95 So. 30 | Ala. | 1922
Plaintiff (appellee) stated his cause of action in several different counts. He sought to recover of the sheriff and his official bondsmen damages for taking an automobile, the property of plaintiff, under process against the Home Steam Laundry. This process, an execution, had issued in a cause entitled H. O. Reno, a partnership composed of Harry D. and Harry O. Reno, versus Home Steam Laundry; defendant in that cause not being otherwise described in the summons and complaint or judgment. The service in that cause was shown by the sheriff's return indorsed on the summons as follows:
"I have executed the within by handing a copy of the same to Home Steam Laundry, served on Walter L. Clanton, manager, this 23d day of February, 1920. J. V. May, Sheriff, by T. W. McGuthra, Deputy Sheriff."
The record of that cause showed a judgment by default. On the trial of the pending cause the court held the judgment in the former cause void and gave the general charge for plaintiff, leaving the jury to assess damages.

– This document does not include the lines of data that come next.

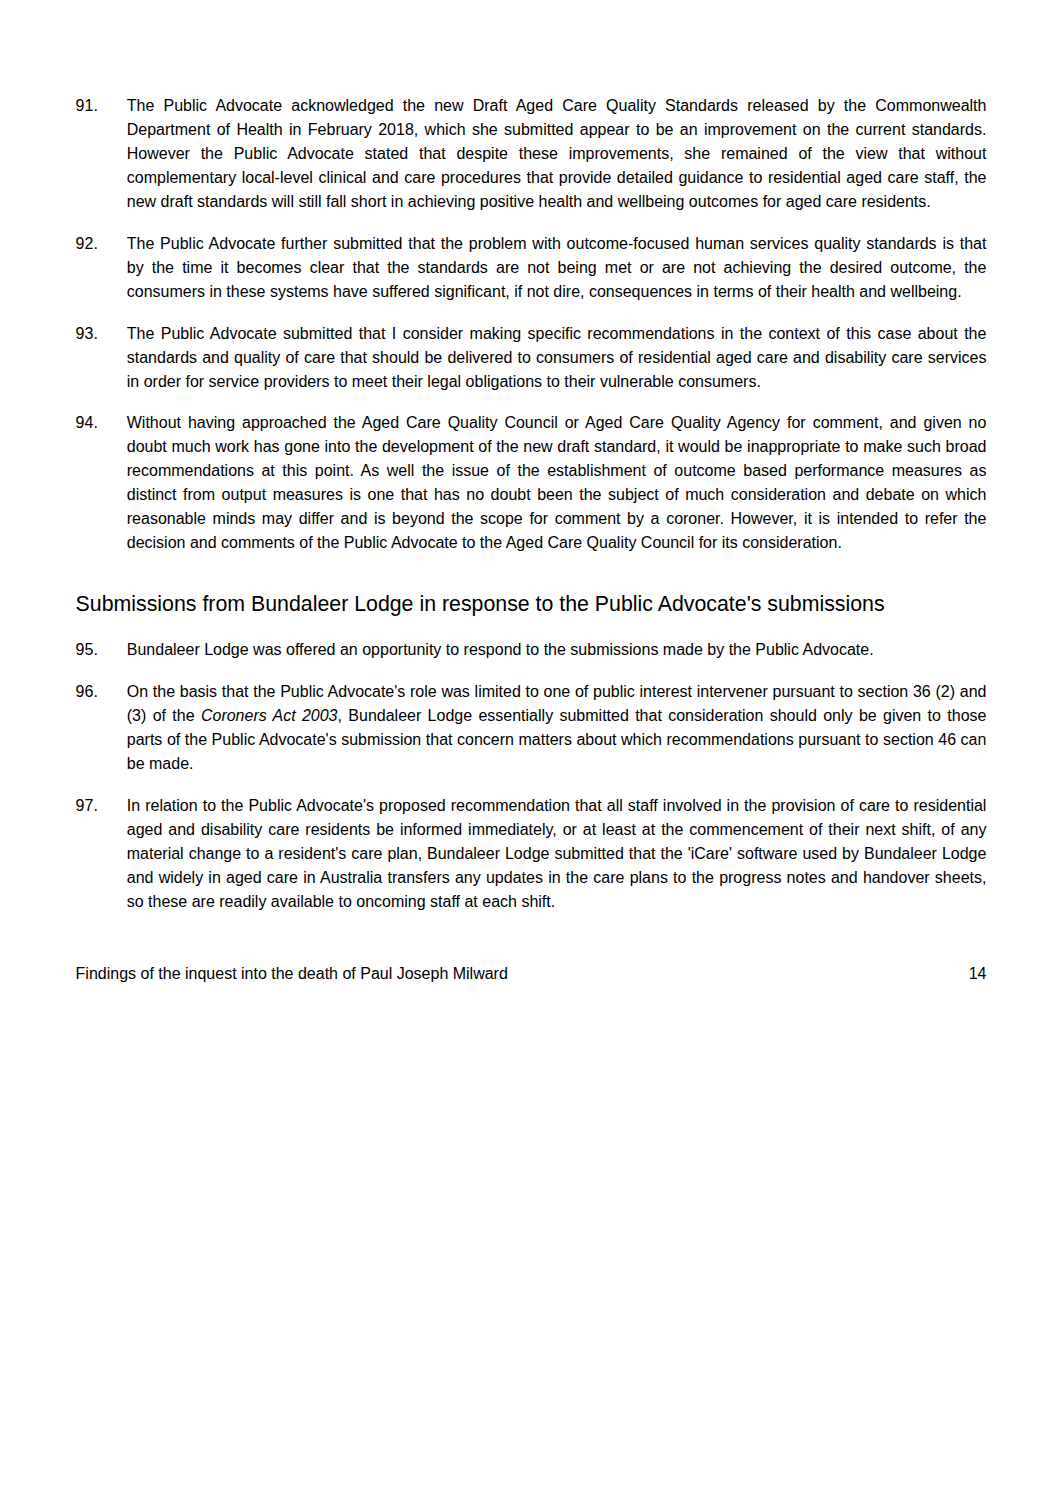91. The Public Advocate acknowledged the new Draft Aged Care Quality Standards released by the Commonwealth Department of Health in February 2018, which she submitted appear to be an improvement on the current standards. However the Public Advocate stated that despite these improvements, she remained of the view that without complementary local-level clinical and care procedures that provide detailed guidance to residential aged care staff, the new draft standards will still fall short in achieving positive health and wellbeing outcomes for aged care residents.
92. The Public Advocate further submitted that the problem with outcome-focused human services quality standards is that by the time it becomes clear that the standards are not being met or are not achieving the desired outcome, the consumers in these systems have suffered significant, if not dire, consequences in terms of their health and wellbeing.
93. The Public Advocate submitted that I consider making specific recommendations in the context of this case about the standards and quality of care that should be delivered to consumers of residential aged care and disability care services in order for service providers to meet their legal obligations to their vulnerable consumers.
94. Without having approached the Aged Care Quality Council or Aged Care Quality Agency for comment, and given no doubt much work has gone into the development of the new draft standard, it would be inappropriate to make such broad recommendations at this point. As well the issue of the establishment of outcome based performance measures as distinct from output measures is one that has no doubt been the subject of much consideration and debate on which reasonable minds may differ and is beyond the scope for comment by a coroner. However, it is intended to refer the decision and comments of the Public Advocate to the Aged Care Quality Council for its consideration.
Submissions from Bundaleer Lodge in response to the Public Advocate's submissions
95. Bundaleer Lodge was offered an opportunity to respond to the submissions made by the Public Advocate.
96. On the basis that the Public Advocate's role was limited to one of public interest intervener pursuant to section 36 (2) and (3) of the Coroners Act 2003, Bundaleer Lodge essentially submitted that consideration should only be given to those parts of the Public Advocate's submission that concern matters about which recommendations pursuant to section 46 can be made.
97. In relation to the Public Advocate's proposed recommendation that all staff involved in the provision of care to residential aged and disability care residents be informed immediately, or at least at the commencement of their next shift, of any material change to a resident's care plan, Bundaleer Lodge submitted that the 'iCare' software used by Bundaleer Lodge and widely in aged care in Australia transfers any updates in the care plans to the progress notes and handover sheets, so these are readily available to oncoming staff at each shift.
Findings of the inquest into the death of Paul Joseph Milward 14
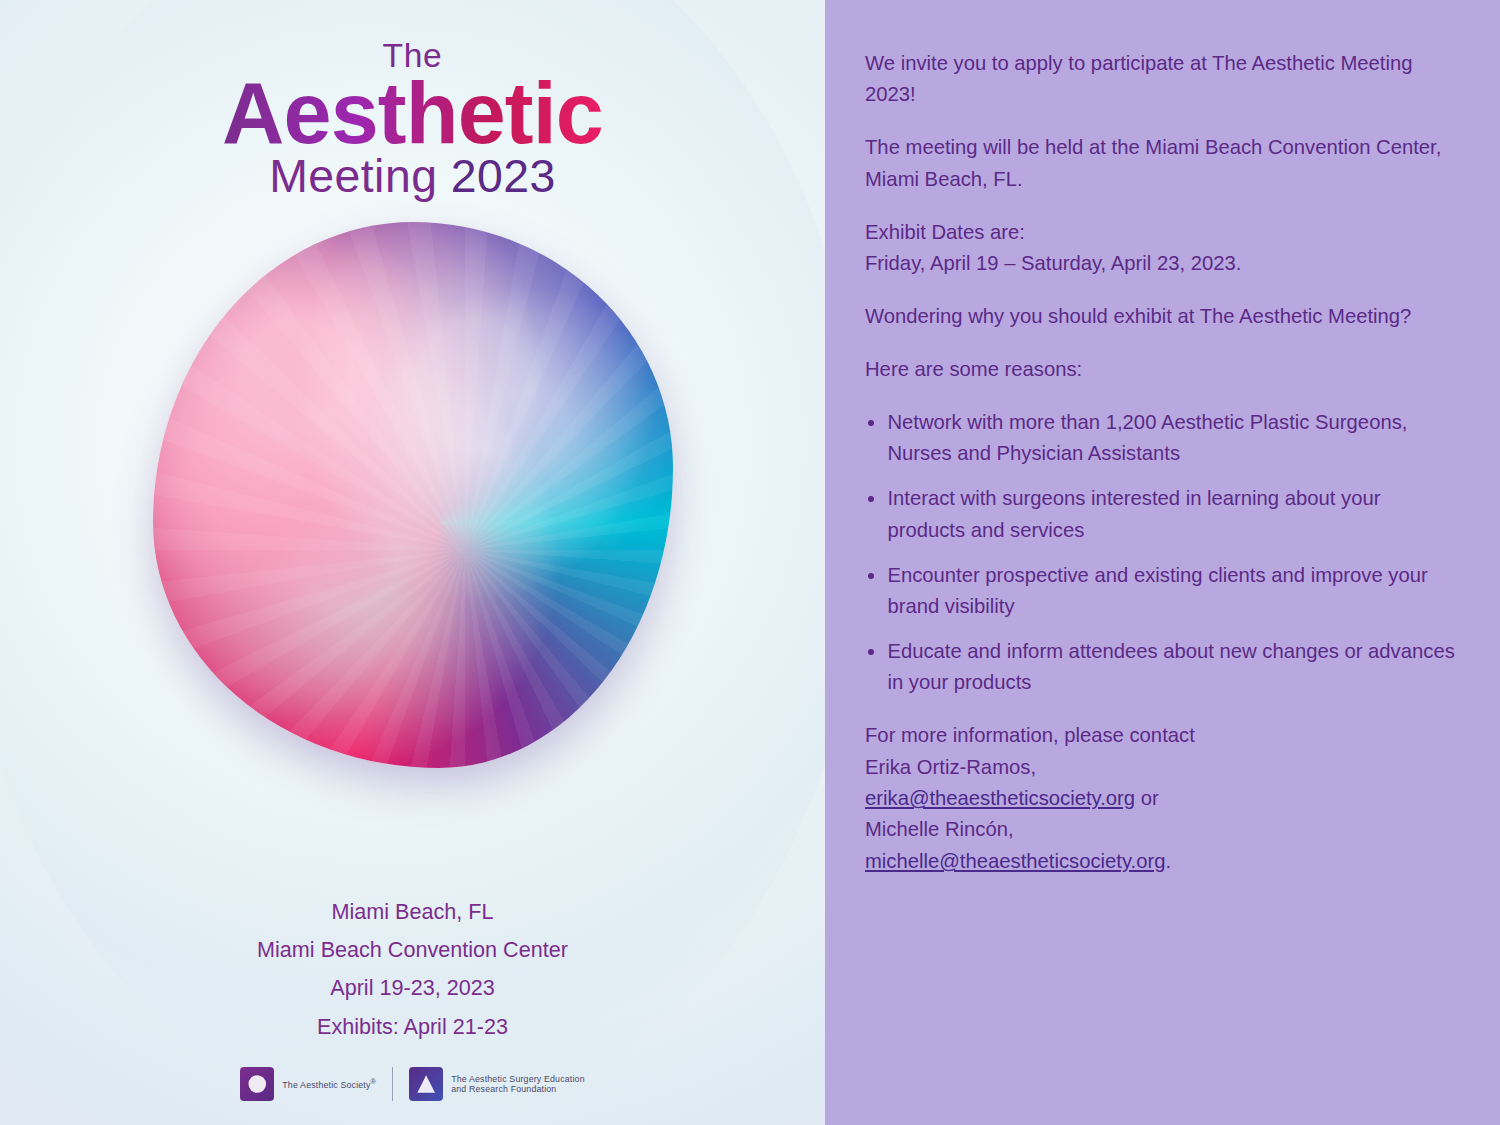The Aesthetic Meeting 2023
Stylized illustration of a woman's profile with flowing pink, purple and teal hair adorned with coral-like forms.
Miami Beach, FL
Miami Beach Convention Center
April 19-23, 2023
Exhibits: April 21-23
The Aesthetic Society®
The Aesthetic Surgery Education
and Research Foundation
We invite you to apply to participate at The Aesthetic Meeting 2023!
The meeting will be held at the Miami Beach Convention Center, Miami Beach, FL.
Exhibit Dates are:
Friday, April 19 – Saturday, April 23, 2023.
Wondering why you should exhibit at The Aesthetic Meeting?
Here are some reasons:
Network with more than 1,200 Aesthetic Plastic Surgeons, Nurses and Physician Assistants
Interact with surgeons interested in learning about your products and services
Encounter prospective and existing clients and improve your brand visibility
Educate and inform attendees about new changes or advances in your products
For more information, please contact
Erika Ortiz-Ramos,
erika@theaestheticsociety.org or
Michelle Rincón,
michelle@theaestheticsociety.org.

We have quoted the sheriff's return in order that appellant may have the record to show a full statement of his case; but the court is of opinion that it was not for the sheriff to determine the capacity in which the so-called defendant was sued, or by his return to give authority or direction to the pleadings in the cause. Ferrell v. Ross,
The record of the former action showed no judgment against the plaintiff in this. *589
Plaintiff was not named as a defendant and there could be no judgment against him. This results, we think, from familiar principles. Had the former suit been brought against a suable entity, perhaps parol evidence would have been admissible to show his identity with this plaintiff. Tarleton v. Pollard,
Affirmed.
All the Justices concur, except GARDNER, J., who dissents.